| Task requirements |
Give the entries again exactly; drop the pictures.
· · · · ·
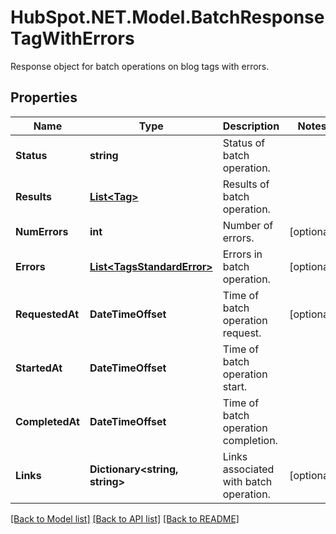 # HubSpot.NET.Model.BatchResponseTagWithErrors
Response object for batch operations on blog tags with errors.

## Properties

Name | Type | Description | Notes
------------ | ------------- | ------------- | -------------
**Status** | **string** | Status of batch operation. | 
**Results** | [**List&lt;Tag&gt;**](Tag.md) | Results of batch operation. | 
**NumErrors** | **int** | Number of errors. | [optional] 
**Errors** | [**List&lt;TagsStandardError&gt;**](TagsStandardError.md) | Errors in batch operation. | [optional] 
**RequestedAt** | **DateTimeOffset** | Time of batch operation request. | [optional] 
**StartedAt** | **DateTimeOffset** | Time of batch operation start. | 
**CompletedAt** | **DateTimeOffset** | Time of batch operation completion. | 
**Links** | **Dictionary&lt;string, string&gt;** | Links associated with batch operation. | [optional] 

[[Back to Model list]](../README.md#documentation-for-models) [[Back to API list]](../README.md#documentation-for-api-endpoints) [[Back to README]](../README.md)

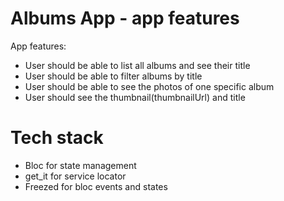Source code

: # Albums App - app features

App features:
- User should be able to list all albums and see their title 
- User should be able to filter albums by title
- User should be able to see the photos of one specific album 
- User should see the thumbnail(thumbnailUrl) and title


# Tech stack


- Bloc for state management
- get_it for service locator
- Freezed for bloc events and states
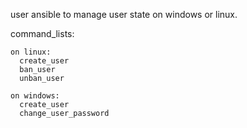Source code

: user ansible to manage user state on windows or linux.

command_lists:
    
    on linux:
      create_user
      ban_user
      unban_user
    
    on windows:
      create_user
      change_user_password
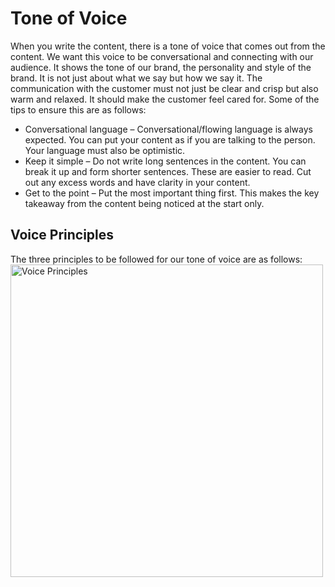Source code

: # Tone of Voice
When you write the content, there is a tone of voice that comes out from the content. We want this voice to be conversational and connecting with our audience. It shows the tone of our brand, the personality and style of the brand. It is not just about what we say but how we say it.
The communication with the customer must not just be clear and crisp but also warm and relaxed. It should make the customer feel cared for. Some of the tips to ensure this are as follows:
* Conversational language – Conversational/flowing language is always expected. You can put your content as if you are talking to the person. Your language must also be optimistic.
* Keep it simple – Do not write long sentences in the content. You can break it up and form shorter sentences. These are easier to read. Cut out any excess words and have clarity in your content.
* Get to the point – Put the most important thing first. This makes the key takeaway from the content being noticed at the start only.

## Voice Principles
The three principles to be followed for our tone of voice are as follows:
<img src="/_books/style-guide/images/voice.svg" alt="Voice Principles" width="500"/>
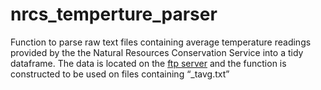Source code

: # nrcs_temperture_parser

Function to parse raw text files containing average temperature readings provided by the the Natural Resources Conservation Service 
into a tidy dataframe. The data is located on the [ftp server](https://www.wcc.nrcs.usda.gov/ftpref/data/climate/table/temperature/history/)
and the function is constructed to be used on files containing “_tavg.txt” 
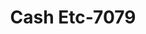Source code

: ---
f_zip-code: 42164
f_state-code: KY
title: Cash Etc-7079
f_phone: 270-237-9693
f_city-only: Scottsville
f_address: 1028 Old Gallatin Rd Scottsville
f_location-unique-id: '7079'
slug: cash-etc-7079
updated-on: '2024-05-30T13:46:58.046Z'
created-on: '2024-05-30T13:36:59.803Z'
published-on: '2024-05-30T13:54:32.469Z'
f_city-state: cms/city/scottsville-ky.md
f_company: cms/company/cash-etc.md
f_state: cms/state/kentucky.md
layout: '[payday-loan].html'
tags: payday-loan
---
· · · · ·
| Result below |
 # HubSpot.NET.Model.BatchResponseTagWithErrors
Response object for batch operations on blog tags with errors.

## Properties

Name | Type | Description | Notes
------------ | ------------- | ------------- | -------------
**Status** | **string** | Status of batch operation. | 
**Results** | [**List&lt;Tag&gt;**](Tag.md) | Results of batch operation. | 
**NumErrors** | **int** | Number of errors. | [optional] 
**Errors** | [**List&lt;TagsStandardError&gt;**](TagsStandardError.md) | Errors in batch operation. | [optional] 
**RequestedAt** | **DateTimeOffset** | Time of batch operation request. | [optional] 
**StartedAt** | **DateTimeOffset** | Time of batch operation start. | 
**CompletedAt** | **DateTimeOffset** | Time of batch operation completion. | 
**Links** | **Dictionary&lt;string, string&gt;** | Links associated with batch operation. | [optional] 

[[Back to Model list]](../README.md#documentation-for-models) [[Back to API list]](../README.md#documentation-for-api-endpoints) [[Back to README]](../README.md)

Source code

: # Albums App - app features

App features:
- User should be able to list all albums and see their title 
- User should be able to filter albums by title
- User should be able to see the photos of one specific album 
- User should see the thumbnail(thumbnailUrl) and title


# Tech stack


- Bloc for state management
- get_it for service locator
- Freezed for bloc events and states
Source code

: user ansible to manage user state on windows or linux.

command_lists:
    
    on linux:
      create_user
      ban_user
      unban_user
    
    on windows:
      create_user
      change_user_password
Source code

: # Tone of Voice
When you write the content, there is a tone of voice that comes out from the content. We want this voice to be conversational and connecting with our audience. It shows the tone of our brand, the personality and style of the brand. It is not just about what we say but how we say it.
The communication with the customer must not just be clear and crisp but also warm and relaxed. It should make the customer feel cared for. Some of the tips to ensure this are as follows:
* Conversational language – Conversational/flowing language is always expected. You can put your content as if you are talking to the person. Your language must also be optimistic.
* Keep it simple – Do not write long sentences in the content. You can break it up and form shorter sentences. These are easier to read. Cut out any excess words and have clarity in your content.
* Get to the point – Put the most important thing first. This makes the key takeaway from the content being noticed at the start only.

## Voice Principles
The three principles to be followed for our tone of voice are as follows:
<img src="/_books/style-guide/images/voice.svg" alt="Voice Principles" width="500"/>
Source code

: # nrcs_temperture_parser

Function to parse raw text files containing average temperature readings provided by the the Natural Resources Conservation Service 
into a tidy dataframe. The data is located on the [ftp server](https://www.wcc.nrcs.usda.gov/ftpref/data/climate/table/temperature/history/)
and the function is constructed to be used on files containing “_tavg.txt” 
Source code

: ---
f_zip-code: 42164
f_state-code: KY
title: Cash Etc-7079
f_phone: 270-237-9693
f_city-only: Scottsville
f_address: 1028 Old Gallatin Rd Scottsville
f_location-unique-id: '7079'
slug: cash-etc-7079
updated-on: '2024-05-30T13:46:58.046Z'
created-on: '2024-05-30T13:36:59.803Z'
published-on: '2024-05-30T13:54:32.469Z'
f_city-state: cms/city/scottsville-ky.md
f_company: cms/company/cash-etc.md
f_state: cms/state/kentucky.md
layout: '[payday-loan].html'
tags: payday-loan
---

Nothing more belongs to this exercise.